Is that luck? Or is that just the most harrowing week any human has ever endured?
Practical Lessons From the "Luckiest"
You probably won't survive two atomic bombs or win the lottery four times. Sorry. But looking at these outliers, there are actually a few things we can take away for our own lives.
- Resilience is a magnet. Bill Morgan didn't give up after his heart stopped. He kept going, he got engaged, he looked for a new job. Luck often finds people who are still in the game.
- Systems have cracks. Joan Ginther proved that if you understand the "rules" better than everyone else, you can find an edge. Whether that's in business or a scratch-off ticket, expertise matters.

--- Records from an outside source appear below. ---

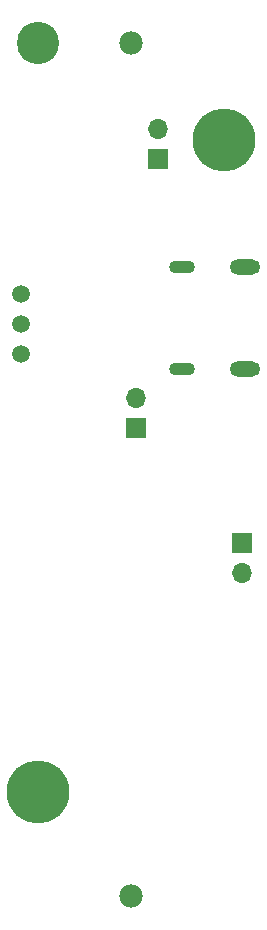
<source format=gbs>
%TF.GenerationSoftware,KiCad,Pcbnew,7.0.2*%
%TF.CreationDate,2023-05-03T22:50:51+02:00*%
%TF.ProjectId,Frackstock,46726163-6b73-4746-9f63-6b2e6b696361,rev?*%
%TF.SameCoordinates,PX54f9b60PY6e87f28*%
%TF.FileFunction,Soldermask,Bot*%
%TF.FilePolarity,Negative*%
%FSLAX46Y46*%
G04 Gerber Fmt 4.6, Leading zero omitted, Abs format (unit mm)*
G04 Created by KiCad (PCBNEW 7.0.2) date 2023-05-03 22:50:51*
%MOMM*%
%LPD*%
G01*
G04 APERTURE LIST*
%ADD10R,1.700000X1.700000*%
%ADD11O,1.700000X1.700000*%
%ADD12O,2.200000X1.100000*%
%ADD13O,2.600000X1.300000*%
%ADD14C,1.501000*%
%ADD15C,1.980000*%
%ADD16C,5.325000*%
%ADD17C,3.585000*%
G04 APERTURE END LIST*
D10*
%TO.C,J8*%
X20955000Y33304400D03*
D11*
X20955000Y30764400D03*
%TD*%
D10*
%TO.C,J6*%
X12011000Y43073400D03*
D11*
X12011000Y45613400D03*
%TD*%
D12*
%TO.C,J2*%
X15867800Y48080200D03*
X15867800Y56720200D03*
D13*
X21227800Y48080200D03*
X21227800Y56720200D03*
%TD*%
D14*
%TO.C,J1*%
X2232000Y49352400D03*
X2232000Y51892400D03*
X2232000Y54432400D03*
%TD*%
D10*
%TO.C,J5*%
X13839800Y65831800D03*
D11*
X13839800Y68371800D03*
%TD*%
D15*
%TO.C,U14*%
X11528400Y75649000D03*
X11528400Y3429000D03*
D16*
X3658400Y12249000D03*
D17*
X3658400Y75649000D03*
D16*
X19398400Y67449000D03*
%TD*%
M02*

</source>
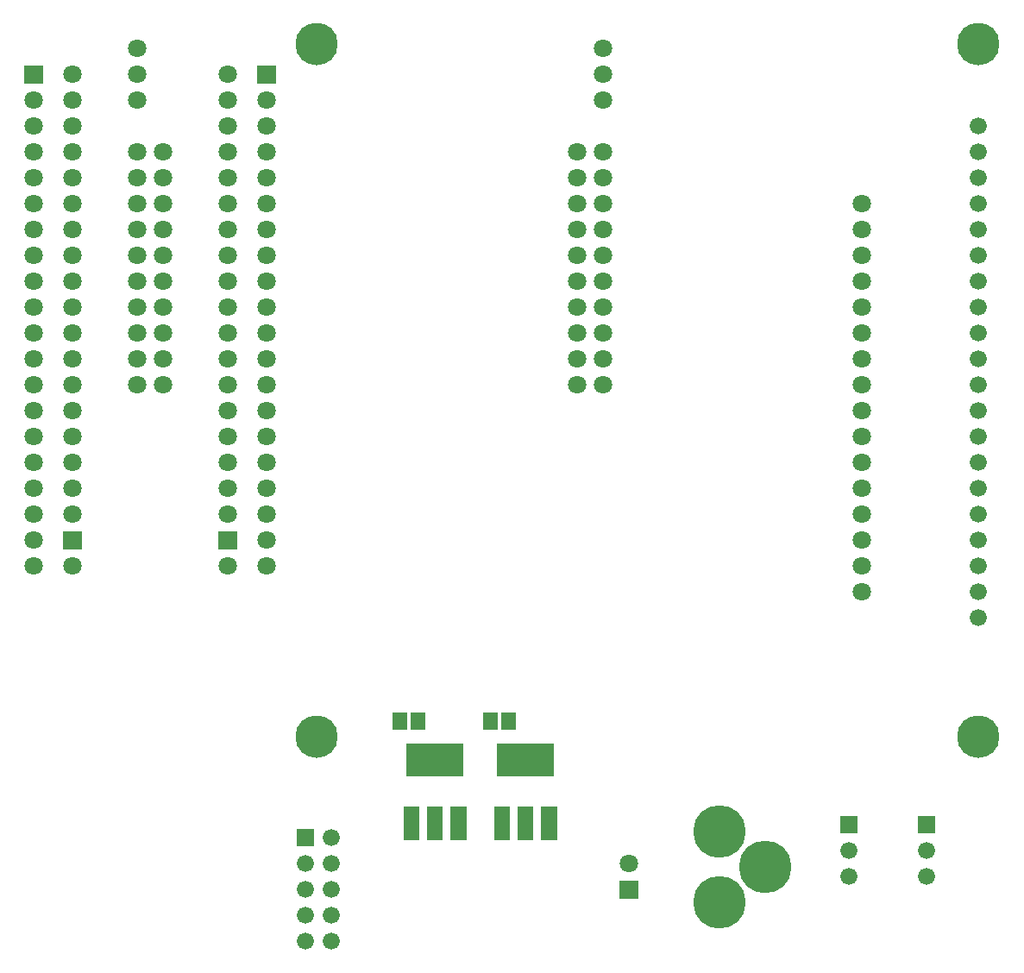
<source format=gbr>
G04 start of page 5 for group 2 layer_idx 0 *
G04 Title: (unknown), top mask *
G04 Creator: pcb-rnd 1.2.1 *
G04 CreationDate: Wed Mar 15 21:37:42 2017 UTC *
G04 For:  *
G04 Format: Gerber/RS-274X *
G04 PCB-Dimensions: 390000 390000 *
G04 PCB-Coordinate-Origin: lower left *
%MOIN*%
%FSLAX25Y25*%
%LNTOPMASK*%
%ADD68R,0.1280X0.1280*%
%ADD67R,0.0572X0.0572*%
%ADD66R,0.0620X0.0620*%
%ADD65C,0.2029*%
%ADD64C,0.1639*%
%ADD63C,0.0660*%
%ADD62C,0.0001*%
%ADD61C,0.0710*%
G54D61*X100000Y270000D03*
Y260000D03*
X85000D03*
X100000Y250000D03*
Y240000D03*
Y230000D03*
X85000Y220000D03*
Y230000D03*
Y240000D03*
Y250000D03*
X10000Y220000D03*
Y210000D03*
Y200000D03*
Y190000D03*
Y180000D03*
X25000D03*
Y190000D03*
X10000Y170000D03*
Y160000D03*
X25000D03*
G54D62*G36*
X21450Y173550D02*Y166450D01*
X28550D01*
Y173550D01*
X21450D01*
G37*
G54D61*X25000Y200000D03*
Y210000D03*
Y220000D03*
Y230000D03*
X50000D03*
X60000D03*
X100000Y220000D03*
Y210000D03*
Y200000D03*
Y190000D03*
Y180000D03*
X85000Y160000D03*
G54D62*G36*
X81450Y173550D02*Y166450D01*
X88550D01*
Y173550D01*
X81450D01*
G37*
G54D61*X85000Y180000D03*
Y190000D03*
Y200000D03*
Y210000D03*
X230000Y360000D03*
Y350000D03*
Y340000D03*
Y320000D03*
G54D63*X375000D03*
Y330000D03*
G54D64*X375138Y361752D03*
G54D63*X375000Y170000D03*
Y180000D03*
Y190000D03*
Y200000D03*
Y210000D03*
Y220000D03*
Y270000D03*
Y280000D03*
Y290000D03*
Y300000D03*
Y310000D03*
Y230000D03*
Y240000D03*
Y250000D03*
Y260000D03*
G54D61*X100000Y320000D03*
Y310000D03*
Y300000D03*
Y290000D03*
G54D62*G36*
X96450Y353550D02*Y346450D01*
X103550D01*
Y353550D01*
X96450D01*
G37*
G54D61*X100000Y340000D03*
Y330000D03*
Y280000D03*
X85000Y270000D03*
Y280000D03*
Y290000D03*
Y300000D03*
Y310000D03*
Y320000D03*
Y330000D03*
Y340000D03*
Y350000D03*
X50000Y360000D03*
Y350000D03*
Y340000D03*
G54D64*X119232Y361752D03*
G54D61*X50000Y310000D03*
Y300000D03*
Y290000D03*
Y280000D03*
Y270000D03*
Y260000D03*
Y250000D03*
Y240000D03*
Y320000D03*
X60000D03*
Y310000D03*
Y300000D03*
Y290000D03*
Y280000D03*
Y270000D03*
Y260000D03*
Y250000D03*
Y240000D03*
G54D62*G36*
X6450Y353550D02*Y346450D01*
X13550D01*
Y353550D01*
X6450D01*
G37*
G54D61*X10000Y340000D03*
Y330000D03*
Y320000D03*
Y310000D03*
Y300000D03*
Y290000D03*
Y280000D03*
Y270000D03*
Y260000D03*
Y250000D03*
Y240000D03*
Y230000D03*
X25000Y240000D03*
Y250000D03*
Y260000D03*
Y270000D03*
Y280000D03*
Y290000D03*
Y300000D03*
Y310000D03*
Y320000D03*
Y330000D03*
Y340000D03*
Y350000D03*
X330000Y280000D03*
Y270000D03*
Y260000D03*
Y250000D03*
Y290000D03*
Y300000D03*
X220000Y320000D03*
Y310000D03*
Y300000D03*
Y290000D03*
Y280000D03*
Y270000D03*
Y260000D03*
Y250000D03*
Y240000D03*
Y230000D03*
X230000Y310000D03*
Y300000D03*
Y290000D03*
Y280000D03*
Y270000D03*
Y260000D03*
Y250000D03*
Y240000D03*
Y230000D03*
X100000Y170000D03*
Y160000D03*
G54D62*G36*
X111700Y58300D02*Y51700D01*
X118300D01*
Y58300D01*
X111700D01*
G37*
G54D63*X115000Y45000D03*
Y35000D03*
X125000D03*
G54D62*G36*
X236450Y38550D02*Y31450D01*
X243550D01*
Y38550D01*
X236450D01*
G37*
G54D61*X240000Y45000D03*
G54D63*X115000Y25000D03*
X125000D03*
X115000Y15000D03*
X125000D03*
Y55000D03*
Y45000D03*
G54D64*X119232Y94035D03*
G54D63*X325000Y50000D03*
X355000D03*
X325000Y40000D03*
X355000D03*
G54D65*X275000Y57559D03*
Y30000D03*
X292717Y43780D03*
G54D62*G36*
X321700Y63300D02*Y56700D01*
X328300D01*
Y63300D01*
X321700D01*
G37*
G36*
X351700D02*Y56700D01*
X358300D01*
Y63300D01*
X351700D01*
G37*
G54D63*X375000Y150000D03*
Y160000D03*
G54D64*X375138Y94035D03*
G54D63*X375000Y140000D03*
G54D61*X330000Y240000D03*
Y230000D03*
Y220000D03*
Y210000D03*
Y200000D03*
Y190000D03*
Y180000D03*
Y170000D03*
Y160000D03*
Y150000D03*
G54D66*X156000Y63900D02*Y57300D01*
X165000Y63900D02*Y57300D01*
X174100Y63900D02*Y57300D01*
G54D67*X186457Y100393D02*Y99607D01*
X193543Y100393D02*Y99607D01*
X151457Y100393D02*Y99607D01*
X158543Y100393D02*Y99607D01*
G54D68*X160500Y85000D02*X169500D01*
X195500D02*X204500D01*
G54D66*X191000Y63900D02*Y57300D01*
X200000Y63900D02*Y57300D01*
X209100Y63900D02*Y57300D01*
M02*

</source>
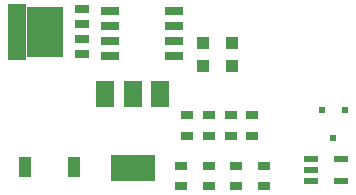
<source format=gbr>
G04 #@! TF.GenerationSoftware,KiCad,Pcbnew,5.1.0-unknown-9e240db~82~ubuntu18.04.1*
G04 #@! TF.CreationDate,2019-04-04T00:18:26+02:00*
G04 #@! TF.ProjectId,Voltrove MIC1557 PWM,566f6c74-726f-4766-9520-4d4943313535,rev?*
G04 #@! TF.SameCoordinates,Original*
G04 #@! TF.FileFunction,Paste,Bot*
G04 #@! TF.FilePolarity,Positive*
%FSLAX46Y46*%
G04 Gerber Fmt 4.6, Leading zero omitted, Abs format (unit mm)*
G04 Created by KiCad (PCBNEW 5.1.0-unknown-9e240db~82~ubuntu18.04.1) date 2019-04-04 00:18:26*
%MOMM*%
%LPD*%
G04 APERTURE LIST*
%ADD10R,1.000000X0.670000*%
%ADD11R,1.000000X1.000000*%
%ADD12R,1.120000X1.720000*%
%ADD13R,1.525000X0.650000*%
%ADD14R,1.500000X2.200000*%
%ADD15R,3.800000X2.200000*%
%ADD16R,0.620000X0.575000*%
%ADD17R,1.150000X0.700000*%
%ADD18R,3.100000X4.200000*%
%ADD19R,1.500000X4.700000*%
%ADD20R,1.200000X0.600000*%
G04 APERTURE END LIST*
D10*
X168900000Y-103975000D03*
X168900000Y-102225000D03*
X170800000Y-103975000D03*
X170800000Y-102225000D03*
X172600000Y-102225000D03*
X172600000Y-103975000D03*
X174400000Y-102225000D03*
X174400000Y-103975000D03*
D11*
X170300000Y-98050000D03*
X170300000Y-96150000D03*
X172700000Y-96150000D03*
X172700000Y-98050000D03*
D12*
X155225000Y-106600000D03*
X159375000Y-106600000D03*
D13*
X167812000Y-93395000D03*
X167812000Y-94665000D03*
X167812000Y-95935000D03*
X167812000Y-97205000D03*
X162388000Y-97205000D03*
X162388000Y-95935000D03*
X162388000Y-94665000D03*
X162388000Y-93395000D03*
D14*
X166600000Y-100450000D03*
X164300000Y-100450000D03*
X162000000Y-100450000D03*
D15*
X164300000Y-106750000D03*
D16*
X180350000Y-101812000D03*
X182250000Y-101812000D03*
X181300000Y-104188000D03*
D17*
X160025000Y-93295000D03*
X160025000Y-94565000D03*
X160025000Y-95835000D03*
X160025000Y-97105000D03*
D18*
X156850000Y-95200000D03*
D19*
X154550000Y-95200000D03*
D10*
X168400000Y-108275000D03*
X168400000Y-106525000D03*
X170800000Y-106525000D03*
X170800000Y-108275000D03*
X173100000Y-108275000D03*
X173100000Y-106525000D03*
X175400000Y-106525000D03*
X175400000Y-108275000D03*
D20*
X179450000Y-107850000D03*
X179450000Y-106900000D03*
X179450000Y-105950000D03*
X181950000Y-105950000D03*
X181950000Y-107850000D03*
M02*

</source>
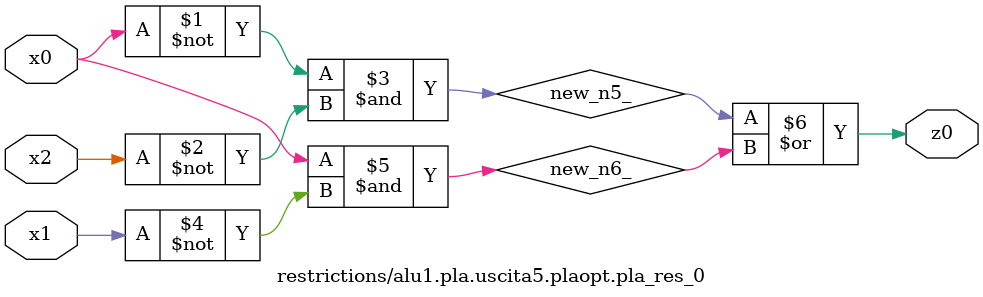
<source format=v>

module \restrictions/alu1.pla.uscita5.plaopt.pla_res_0  ( 
    x0, x1, x2,
    z0  );
  input  x0, x1, x2;
  output z0;
  wire new_n5_, new_n6_;
  assign new_n5_ = ~x0 & ~x2;
  assign new_n6_ = x0 & ~x1;
  assign z0 = new_n5_ | new_n6_;
endmodule



</source>
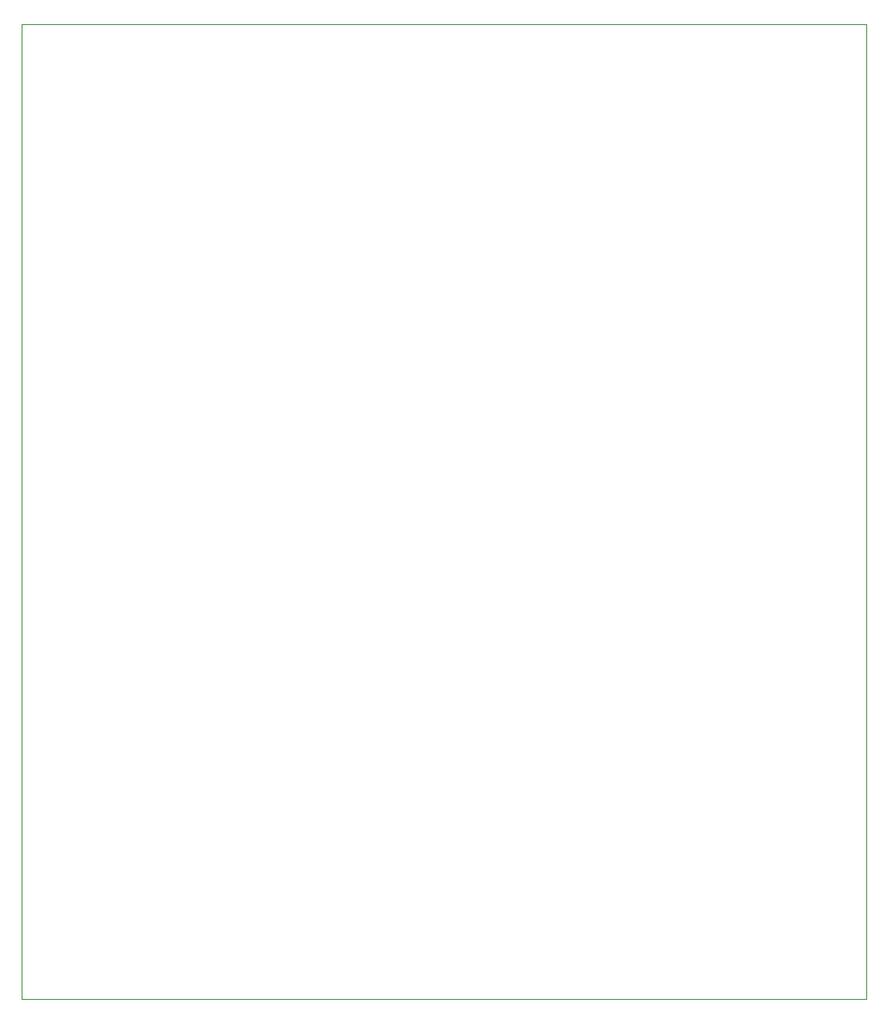
<source format=gbr>
%TF.GenerationSoftware,KiCad,Pcbnew,(5.1.9)-1*%
%TF.CreationDate,2022-02-27T18:21:23-05:00*%
%TF.ProjectId,LabPSU,4c616250-5355-42e6-9b69-6361645f7063,rev?*%
%TF.SameCoordinates,Original*%
%TF.FileFunction,Profile,NP*%
%FSLAX46Y46*%
G04 Gerber Fmt 4.6, Leading zero omitted, Abs format (unit mm)*
G04 Created by KiCad (PCBNEW (5.1.9)-1) date 2022-02-27 18:21:23*
%MOMM*%
%LPD*%
G01*
G04 APERTURE LIST*
%TA.AperFunction,Profile*%
%ADD10C,0.050000*%
%TD*%
G04 APERTURE END LIST*
D10*
X136144000Y-52578000D02*
X53340000Y-52578000D01*
X136144000Y-148082000D02*
X136144000Y-52578000D01*
X53340000Y-148082000D02*
X136144000Y-148082000D01*
X53340000Y-52578000D02*
X53340000Y-148082000D01*
M02*

</source>
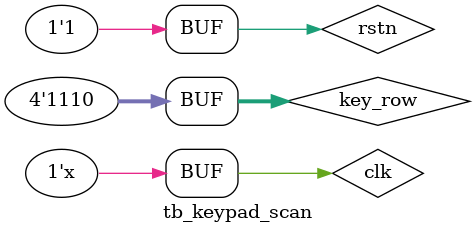
<source format=v>
module tb_keypad_scan(
    );
        
reg   clk, rstn;
reg   [3:0]   key_row;

wire    [2:0]   key_col;
wire    [11:0]  key_data;

keypad_scan U0 (
                .clk(clk),
                .rstn(rstn),
                .key_row(key_row),
                .key_col(key_col),
                .key_data(key_data));
initial begin
    clk =   0;      rstn = 1;
    #5  rstn = 0; 
    #25 rstn = 1 ;
end

always #10 clk = ~ clk ;

initial begin
    #30;
    repeat (3) begin
            key_row = 4'b1111;
        #20 key_row = 4'b0111;
        #20;
    end
    repeat (3) begin
            key_row = 4'b1111;
        #20 key_row = 4'b1011;
        #20;
    end
    repeat (3) begin
            key_row = 4'b1111;
        #20 key_row = 4'b1101;
        #20;
    end
    repeat (3) begin
            key_row = 4'b1111;
        #20 key_row = 4'b1110;
        #20;
    end
end
endmodule

</source>
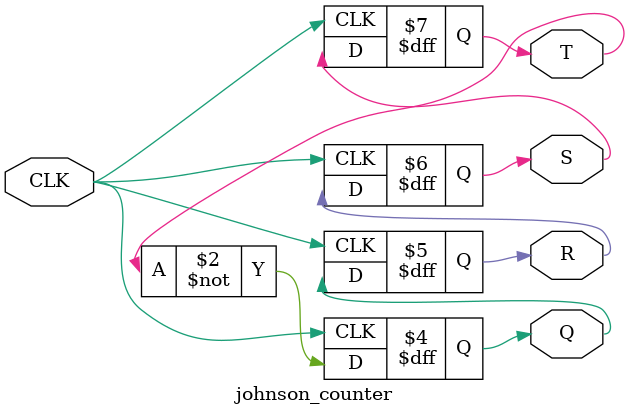
<source format=v>
module johnson_counter(CLK, Q, R, S, T);
 input CLK;
 output Q,R,S,T;
 reg Q,R,S,T;
initial
begin
Q=0; R=0; S=0; T=0;
end
always @(posedge CLK)
begin
Q<=~T; R<=Q; S<=R; T<=S;
end
endmodule
</source>
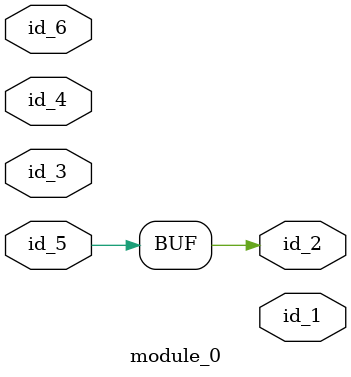
<source format=v>
`define pp_6 0
module module_0 (
    id_1,
    id_2,
    id_3,
    id_4,
    id_5,
    id_6
);
  input id_6;
  input id_5;
  inout id_4;
  inout id_3;
  output id_2;
  output id_1;
  assign id_2 = id_5;
endmodule

</source>
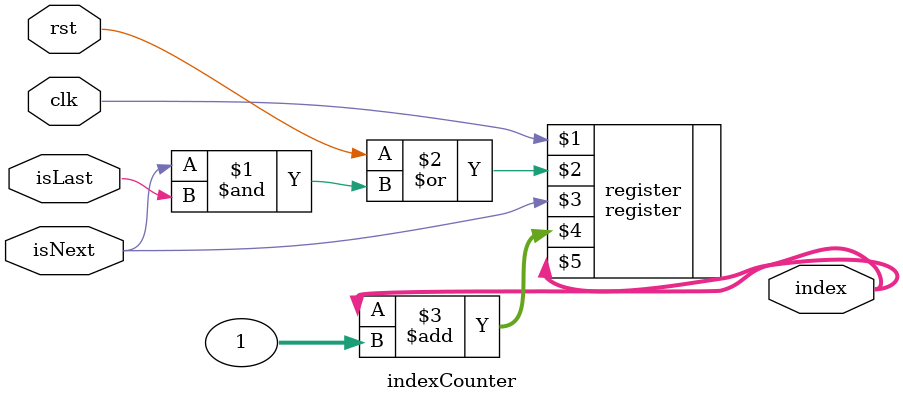
<source format=v>


module indexCounter #(parameter MAX_INDEX=10)(
input clk,
input rst,
input isNext,
input isLast,
output [$clog2(MAX_INDEX)-1:0] index
    );

register #(.WIDTH($clog2(MAX_INDEX))) register (
clk, 
rst|isNext&isLast,
isNext,
(index+1),
index
);
    
endmodule

</source>
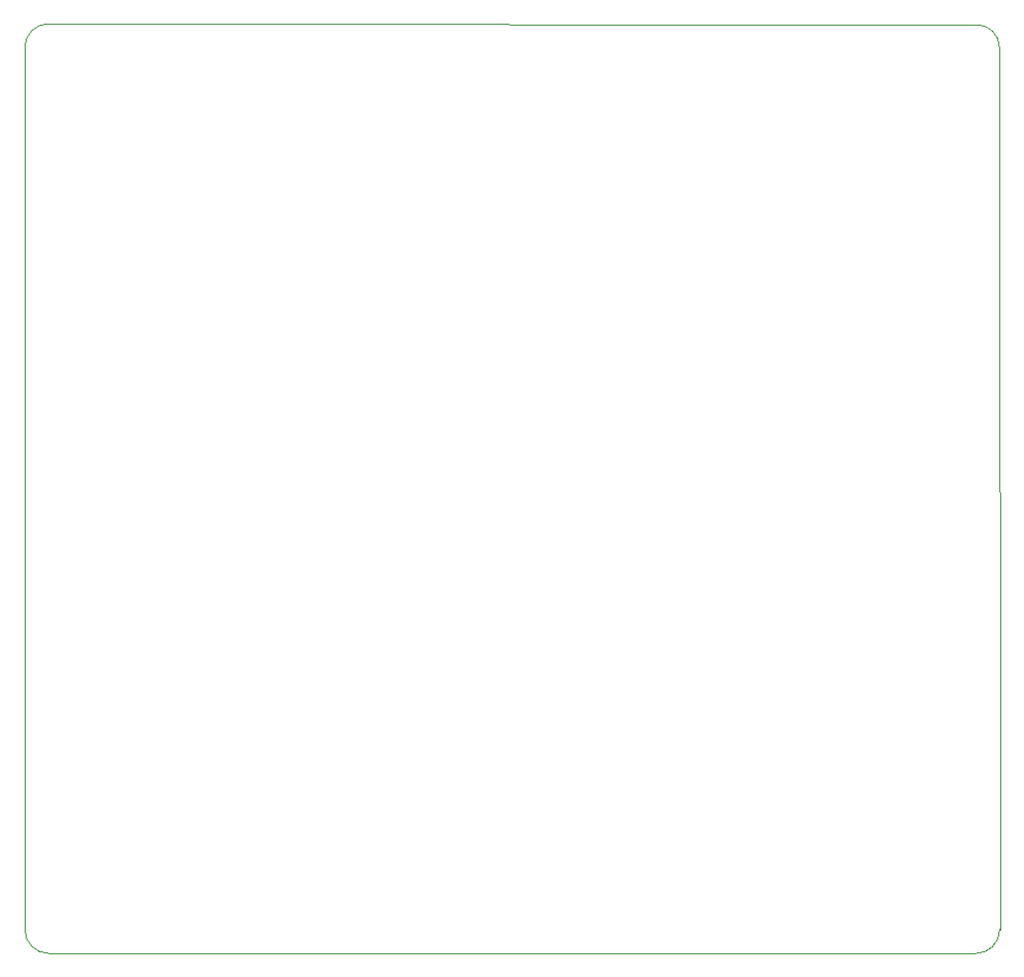
<source format=gbr>
G04 #@! TF.GenerationSoftware,KiCad,Pcbnew,5.1.2-f72e74a~84~ubuntu18.04.1*
G04 #@! TF.CreationDate,2022-02-01T20:37:36+01:00*
G04 #@! TF.ProjectId,T41Expander,54343145-7870-4616-9e64-65722e6b6963,rev?*
G04 #@! TF.SameCoordinates,Original*
G04 #@! TF.FileFunction,Profile,NP*
%FSLAX46Y46*%
G04 Gerber Fmt 4.6, Leading zero omitted, Abs format (unit mm)*
G04 Created by KiCad (PCBNEW 5.1.2-f72e74a~84~ubuntu18.04.1) date 2022-02-01 20:37:36*
%MOMM*%
%LPD*%
G04 APERTURE LIST*
%ADD10C,0.050000*%
G04 APERTURE END LIST*
D10*
X94193360Y-12649200D02*
X14655800Y-12567920D01*
X96205040Y-90276680D02*
X96184720Y-14640560D01*
X14660880Y-92339160D02*
X94142560Y-92339160D01*
X94142560Y-92339160D02*
G75*
G03X96205040Y-90276680I0J2062480D01*
G01*
X12593320Y-14630400D02*
X12598400Y-90276680D01*
X12598400Y-90276680D02*
G75*
G03X14660880Y-92339160I2062480J0D01*
G01*
X96184720Y-14640560D02*
G75*
G03X94193360Y-12649200I-1991360J0D01*
G01*
X14655800Y-12567920D02*
G75*
G03X12593320Y-14630400I0J-2062480D01*
G01*
M02*

</source>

- Perspective changes the narrative. Frane Selak eventually called himself "the unluckiest man" because of all the trauma. Later, he leaned into the "luckiest" title. How you frame your own "bad breaks" determines how you move forward.
- Verification is everything. In the age of AI and viral hoaxes, always look for the evidence. Bill Morgan has the video. Joan Ginther has the public records. Frane Selak has the stories. All are fascinating, but only some are ironclad.
If you want to improve your own "luck," stop waiting for the plane door to fall off. Instead, look at the math like Joan or the resilience like Bill.
Start by auditing your own "near-misses." We often forget the times things almost went wrong but didn't. Maybe you're luckier than you think right now. You just haven't bought the right ticket yet.
To dive deeper into the reality of these stories, you should check out the archives of the Daily Telegraph or BBC News from the late 90s and early 2000s. They contain the original interviews with Bill Morgan and the initial reports on Selak before the internet turned them into myths. You can also look into the statistical breakdown of lottery odds by experts like Skip Garibaldi, who has written extensively on whether Joan Ginther's wins were truly random.